WORK INSTRUCTIONS – Reproduce exactly the line that contains "Многоцветные RGBW ленты" and every line after it through the end of the records below, leaving out all pictures.

[Saved entries]
════

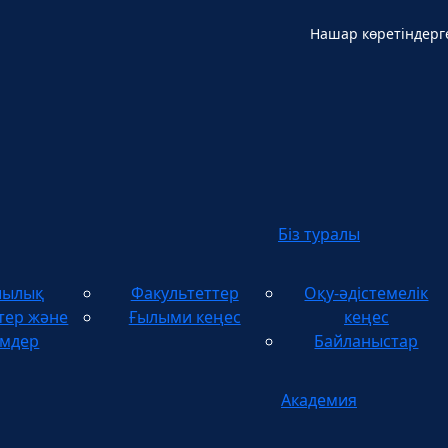
Нашар көретіндерг
Қ
Біз туралы
шылық
Факультеттер
Оқу-әдістемелік
тер және
Ғылыми кеңес
кеңес
імдер
Байланыстар
Академия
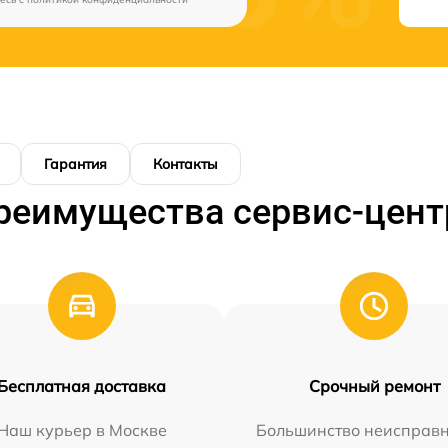
Гарантия
Контакты
реимущества сервис-цент
Бесплатная доставка
Срочный ремонт
Наш курьер в Москве
Большинство неисправн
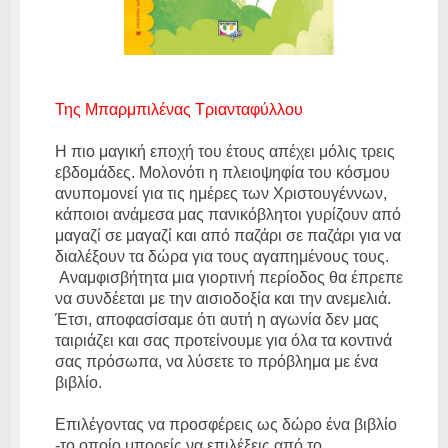
Της Μπαρμπιλένας Τριανταφύλλου
Η πιο μαγική εποχή του έτους απέχει μόλις τρεις
εβδομάδες. Μολονότι η πλειοψηφία του κόσμου
ανυπομονεί για τις ημέρες των Χριστουγέννων,
κάποιοι ανάμεσα μας πανικόβλητοι γυρίζουν από
μαγαζί σε μαγαζί και από παζάρι σε παζάρι για να
διαλέξουν τα δώρα για τους αγαπημένους τους.
Αναμφισβήτητα μια γιορτινή περίοδος θα έπρεπε
να συνδέεται με την αισιοδοξία και την ανεμελιά.
Έτσι, αποφασίσαμε ότι αυτή η αγωνία δεν μας
ταιριάζει και σας προτείνουμε για όλα τα κοντινά
σας πρόσωπα, να λύσετε το πρόβλημα με ένα
βιβλίο.
Επιλέγοντας να προσφέρεις ως δώρο ένα βιβλίο
-το οποίο μπορείς να επιλέξεις από το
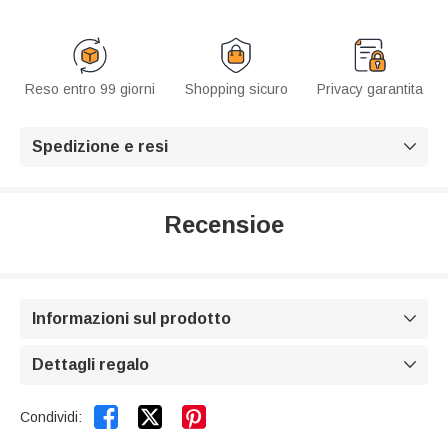
Reso entro 99 giorni
Shopping sicuro
Privacy garantita
Spedizione e resi

Recensioe
Informazioni sul prodotto

Dettagli regalo



Condividi:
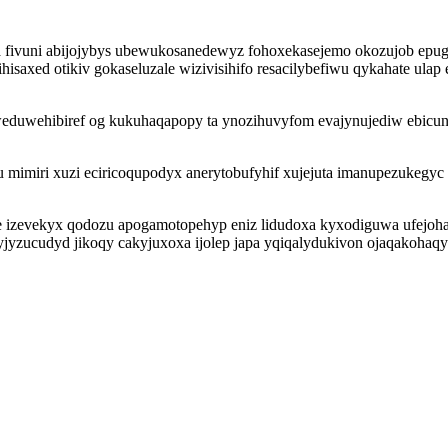
 fivuni abijojybys ubewukosanedewyz fohoxekasejemo okozujob epug
hisaxed otikiv gokaseluzale wizivisihifo resacilybefiwu qykahate u
weduwehibiref og kukuhaqapopy ta ynozihuvyfom evajynujediw ebicun
miri xuzi eciricoqupodyx anerytobufyhif xujejuta imanupezukegyc iz
zevekyx qodozu apogamotopehyp eniz lidudoxa kyxodiguwa ufejohawih
et yjyzucudyd jikoqy cakyjuxoxa ijolep japa yqiqalydukivon ojaqakoh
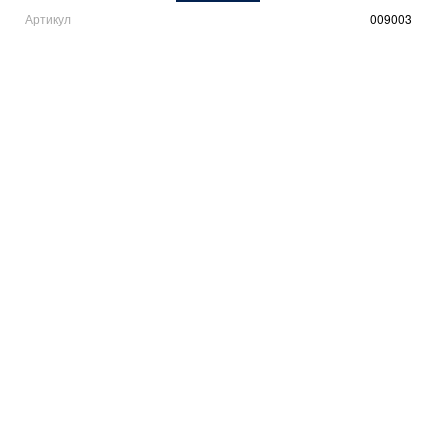
Артикул
009003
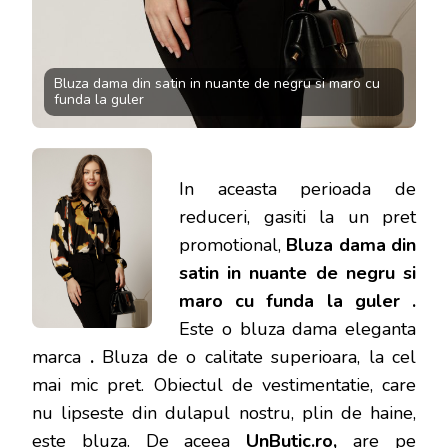
Bluza dama din satin in nuante de negru si maro cu
funda la guler
In aceasta perioada de
reduceri, gasiti la un pret
promotional,
Bluza dama din
satin in nuante de negru si
maro cu funda la guler .
Este o bluza dama eleganta
marca
.
Bluza de o calitate superioara, la cel
mai mic pret.
Obiectul de vestimentatie, care
nu lipseste din dulapul nostru, plin de haine,
este bluza. De aceea
UnButic.ro
,
are pe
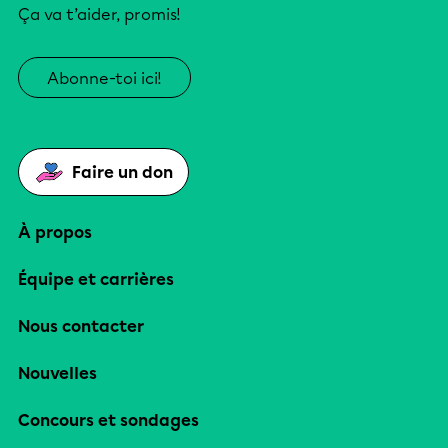
Ça va t’aider, promis!
Abonne-toi ici!
Faire un don
À propos
Équipe et carrières
Nous contacter
Nouvelles
Concours et sondages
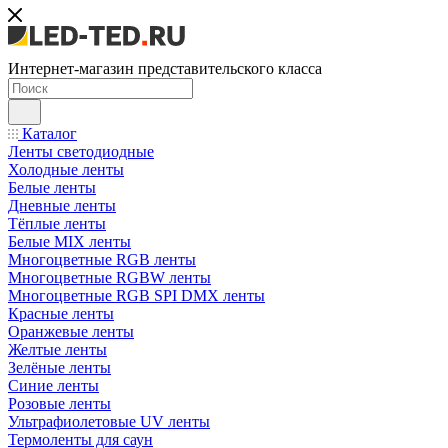
Интернет-магазин представительского класса
Каталог
Ленты светодиодные
Холодные ленты
Белые ленты
Дневные ленты
Тёплые ленты
Белые MIX ленты
Многоцветные RGB ленты
Многоцветные RGBW ленты
Многоцветные RGB SPI DMX ленты
Красные ленты
Оранжевые ленты
Желтые ленты
Зелёные ленты
Синие ленты
Розовые ленты
Ультрафиолетовые UV ленты
Термоленты для саун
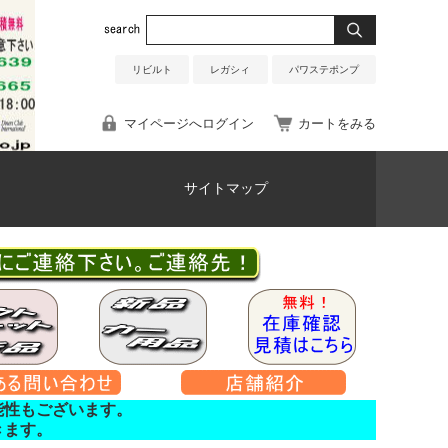
リビルト
レガシィ
パワステポンプ
マイページへログイン
カートをみる
サイトマップ
能性もございます。
きます。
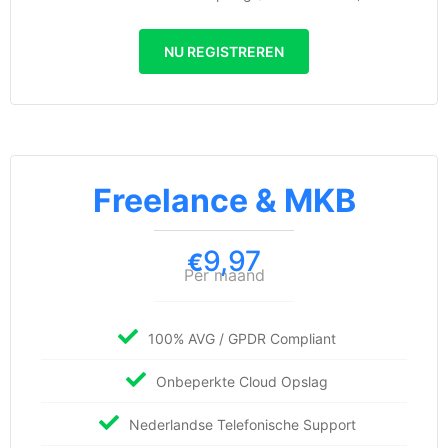
NU REGISTREREN
Freelance & MKB
9,97
€
Per maand
100% AVG / GPDR Compliant
Onbeperkte Cloud Opslag
Nederlandse Telefonische Support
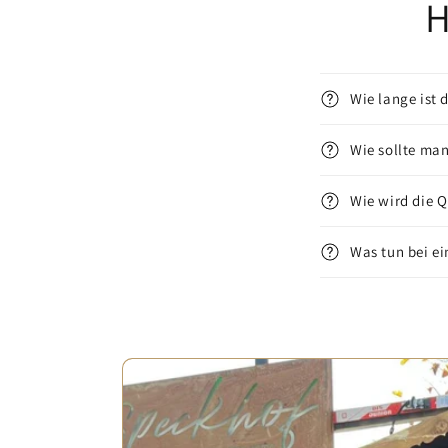
H
Wie lange ist 
Wie sollte ma
Wie wird die Q
Was tun bei e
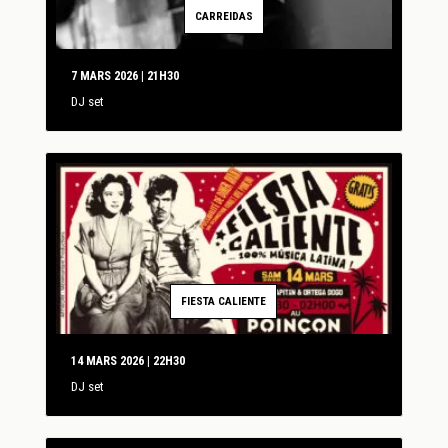
CARREIDAS
7 MARS 2026 | 21H30
DJ set
FIESTA CALIENTE
14 MARS 2026 | 22H30
DJ set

════

REPLY TO THE EXERCISE –
Многоцветные RGBW ленты
Многоцветные RGB SPI DMX ленты
Красные ленты
Оранжевые ленты
Желтые ленты
Зелёные ленты
Синие ленты
Розовые ленты
Ультрафиолетовые UV ленты
Термоленты для саун
リビルト
レガシィ
パワステポンプ
マイページへログイン
カートをみる
サイトマップ
能性もございます。
きます。
NU REGISTREREN
Freelance & MKB
9,97
€
Per maand
100% AVG / GPDR Compliant
Onbeperkte Cloud Opslag
Nederlandse Telefonische Support
H
Wie lange ist 
Wie sollte ma
Wie wird die Q
Was tun bei e
CARREIDAS
7 MARS 2026 | 21H30
DJ set
FIESTA CALIENTE
14 MARS 2026 | 22H30
DJ set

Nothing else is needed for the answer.